3)                        L'autisme secondaire régressif : cette forme d'autisme constitue la schizophrénie infantile. Après une évolution apparemment normale, apparaîtraient des manifestations régressives, avec retrait de l'enfant dans une vie fantasmatique riche centrée sur les sensations corporelles.
Les auteurs français (R. Misès, S. Lebovici), ont apporté leur contribution à la recherche des maladies psychotiques précoces, en intégrant, en leur sein, les «psychoses à expression déficitaire» ou les «distorsions psychotiques de la personnalité». D'autres (M. Soulé, D. Houzel) se sont attachés plus particulièrement au fait de repérer les signes très précoces d'évolution psychotique dans la dyade mère-enfant : refus du biberon, insomnies avec mouvements auto-agressifs ou, au contraire, calmes, non apparition du sourire au 3e mois et de l'angoisse du 8e mois, inintérêt pour les jouets et intérêt exclusif pour les jeux de mains devant les yeux etc.
L'étiologie de l'autisme a donné lieu à des controverses passionnées entre ceux qui y voyaient une maladie de type organique, et ceux qui le considéraient comme une affection d'ordre psychique.
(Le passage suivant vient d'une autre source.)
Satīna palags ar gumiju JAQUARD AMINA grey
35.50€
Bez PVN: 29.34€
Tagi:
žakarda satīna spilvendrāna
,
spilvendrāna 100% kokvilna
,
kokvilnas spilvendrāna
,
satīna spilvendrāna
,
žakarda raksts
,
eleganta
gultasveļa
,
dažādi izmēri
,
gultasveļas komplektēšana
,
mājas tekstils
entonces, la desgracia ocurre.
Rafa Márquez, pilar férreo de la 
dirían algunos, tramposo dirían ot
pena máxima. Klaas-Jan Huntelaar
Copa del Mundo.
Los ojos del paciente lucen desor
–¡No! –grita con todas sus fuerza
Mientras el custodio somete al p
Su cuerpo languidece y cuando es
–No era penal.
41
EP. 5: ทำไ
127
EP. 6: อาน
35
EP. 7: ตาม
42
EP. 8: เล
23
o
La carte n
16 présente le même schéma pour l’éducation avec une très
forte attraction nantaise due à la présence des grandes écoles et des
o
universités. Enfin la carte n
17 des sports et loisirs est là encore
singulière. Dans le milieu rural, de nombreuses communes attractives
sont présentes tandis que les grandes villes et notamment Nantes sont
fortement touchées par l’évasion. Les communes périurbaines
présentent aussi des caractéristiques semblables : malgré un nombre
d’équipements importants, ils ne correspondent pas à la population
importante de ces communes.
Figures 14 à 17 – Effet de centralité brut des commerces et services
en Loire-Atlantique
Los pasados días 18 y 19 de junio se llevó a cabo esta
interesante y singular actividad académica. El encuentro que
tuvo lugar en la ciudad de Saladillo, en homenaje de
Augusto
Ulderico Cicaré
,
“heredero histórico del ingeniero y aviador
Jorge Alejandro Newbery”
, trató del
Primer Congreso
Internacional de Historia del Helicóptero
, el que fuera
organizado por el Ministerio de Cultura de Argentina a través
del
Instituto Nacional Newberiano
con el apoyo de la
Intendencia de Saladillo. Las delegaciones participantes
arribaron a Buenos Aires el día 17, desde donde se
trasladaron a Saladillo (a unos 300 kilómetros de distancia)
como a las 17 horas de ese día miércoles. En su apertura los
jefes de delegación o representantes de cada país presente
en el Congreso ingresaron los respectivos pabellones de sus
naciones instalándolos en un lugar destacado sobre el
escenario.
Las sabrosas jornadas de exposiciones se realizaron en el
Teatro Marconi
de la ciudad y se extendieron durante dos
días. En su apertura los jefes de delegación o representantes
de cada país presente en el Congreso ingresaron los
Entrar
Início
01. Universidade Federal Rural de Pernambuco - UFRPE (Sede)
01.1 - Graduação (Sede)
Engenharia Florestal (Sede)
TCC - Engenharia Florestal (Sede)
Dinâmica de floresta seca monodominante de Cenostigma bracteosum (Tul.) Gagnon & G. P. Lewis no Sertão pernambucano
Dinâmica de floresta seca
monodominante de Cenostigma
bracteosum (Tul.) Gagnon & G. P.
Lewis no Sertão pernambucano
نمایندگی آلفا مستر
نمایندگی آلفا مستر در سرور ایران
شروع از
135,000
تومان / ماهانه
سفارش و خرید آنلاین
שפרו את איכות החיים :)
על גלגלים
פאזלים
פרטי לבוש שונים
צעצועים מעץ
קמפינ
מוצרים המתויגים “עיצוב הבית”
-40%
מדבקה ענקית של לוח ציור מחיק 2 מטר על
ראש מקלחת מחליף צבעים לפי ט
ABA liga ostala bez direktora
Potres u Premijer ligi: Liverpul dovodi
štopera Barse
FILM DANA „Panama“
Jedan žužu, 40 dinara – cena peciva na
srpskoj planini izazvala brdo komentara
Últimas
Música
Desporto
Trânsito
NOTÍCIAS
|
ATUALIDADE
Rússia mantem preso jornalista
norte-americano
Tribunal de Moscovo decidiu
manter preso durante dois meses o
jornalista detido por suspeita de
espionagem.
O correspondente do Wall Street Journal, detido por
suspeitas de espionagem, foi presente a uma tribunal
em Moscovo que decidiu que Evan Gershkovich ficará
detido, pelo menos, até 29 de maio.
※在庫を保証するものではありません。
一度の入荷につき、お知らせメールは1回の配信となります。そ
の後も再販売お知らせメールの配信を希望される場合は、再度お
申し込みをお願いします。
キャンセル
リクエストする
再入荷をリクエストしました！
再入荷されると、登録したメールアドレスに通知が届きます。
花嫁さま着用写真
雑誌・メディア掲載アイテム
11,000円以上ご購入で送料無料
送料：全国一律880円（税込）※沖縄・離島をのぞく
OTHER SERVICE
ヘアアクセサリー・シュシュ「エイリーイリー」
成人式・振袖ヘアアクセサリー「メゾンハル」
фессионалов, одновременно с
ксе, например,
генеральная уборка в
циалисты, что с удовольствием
L’abord psychanalytique de l'autisme défait la pureté nosographique du syndrome de Kanner dans son acception médicale. Il repose aussi sur un paradoxe, dans la mesure où l'on peut se poser la question de la façon d'appliquer la psychanalyse à une maladie qui interdit l'accès à toute demande, puisque le langage n'y a pas pris corps. C'est la raison pour laquelle cette approche varie considérablement en fonction des écoles et des courants de pensée qui les animent. C'est ainsi que l'autisme pathologique sera imputé à une rupture prématurée d'un enveloppement débordant qui sera tour à tour fusion imaginaire avec la mère pour Tustin, symbiose naturelle entre la mère et l'enfant pour Mahler, consensualité chez Meltzer, et «rapport de mutualité» pour Bettelheim qui n'acceptera jamais la thèse d'un autisme normal. Quoi qu'il en soit, on peut se demander ce qu'il en est du traitement psychanalytique de l'autisme.
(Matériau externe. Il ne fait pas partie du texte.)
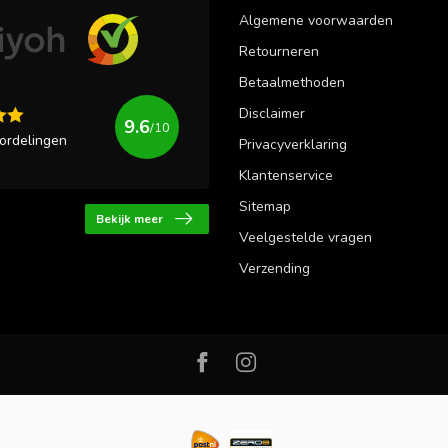
Algemene voorwaarden
Retourneren
Betaalmethoden
Disclaimer
9.6
/10
ordelingen
Privacyverklaring
Klantenservice
Sitemap
Bekijk meer
Veelgestelde vragen
Verzending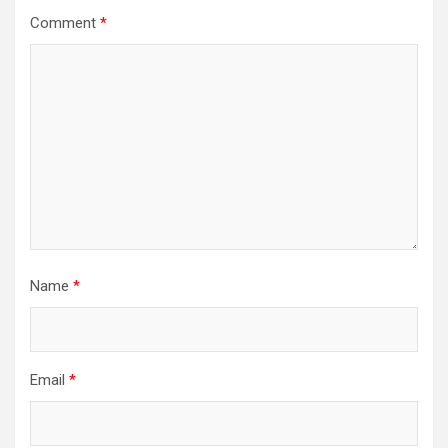
Comment
*
Name
*
Email
*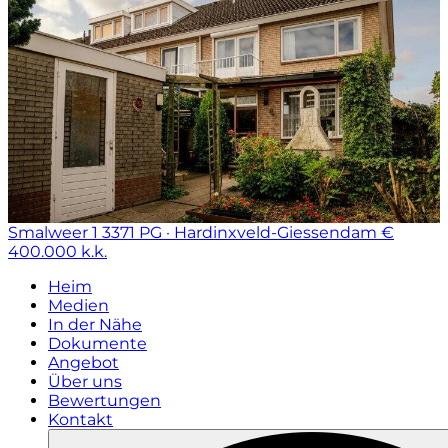
Smalweer 1
3371 PG · Hardinxveld-Giessendam
€
400.000 k.k.
Heim
Medien
In der Nähe
Dokumente
Angebot
Über uns
Bewertungen
Kontakt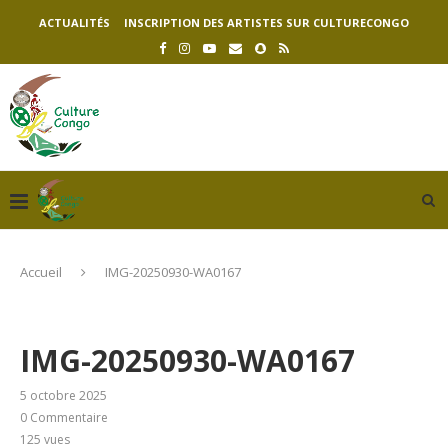
ACTUALITÉS
INSCRIPTION DES ARTISTES SUR CULTURECONGO
Accueil
IMG-20250930-WA0167
IMG-20250930-WA0167
5 octobre 2025
0 Commentaire
125
vues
BETTELHEIM nous en donne un exemple avec la création, puis l'essor de l'École orthogénique de Chicago vers 1950. Il envisage l'autisme d'un point de vue psychogénétique comme l'arrêt total du développement de la personnalité à un niveau préverbal et prélogique, qui se manifeste, à l'origine, par le blocage de toute activité du nourrisson dans ce qu'il appelle le «rapport de mutualité mère-enfant». Son originalité est de rapprocher l'expérience autistique de celle vécue dans les camps de concentration nazis (La forteresse vide) où les individus sont exposés en permanence à la menace de «situations extrêmes ». A partir de là, il tente de construire, dans son école, un univers thérapeutique total, lieu où renaître, en tous points, opposé à ces lieux de destruction que sont les camps, les hôpitaux psychiatriques ou les familles d'enfants autistiques. Ce qui est visé précisément, c'est l'abandon par l'enfant de ses symptômes constitués par des défenses justifiées par son histoire, grâce à la mise en place d'une expérience émotionnelle thérapeutique, dans un environnement totalement favorable, lui permettant de parvenir à la reconstruction de son rapport à la réalité et de retrouver le chemin de son désir.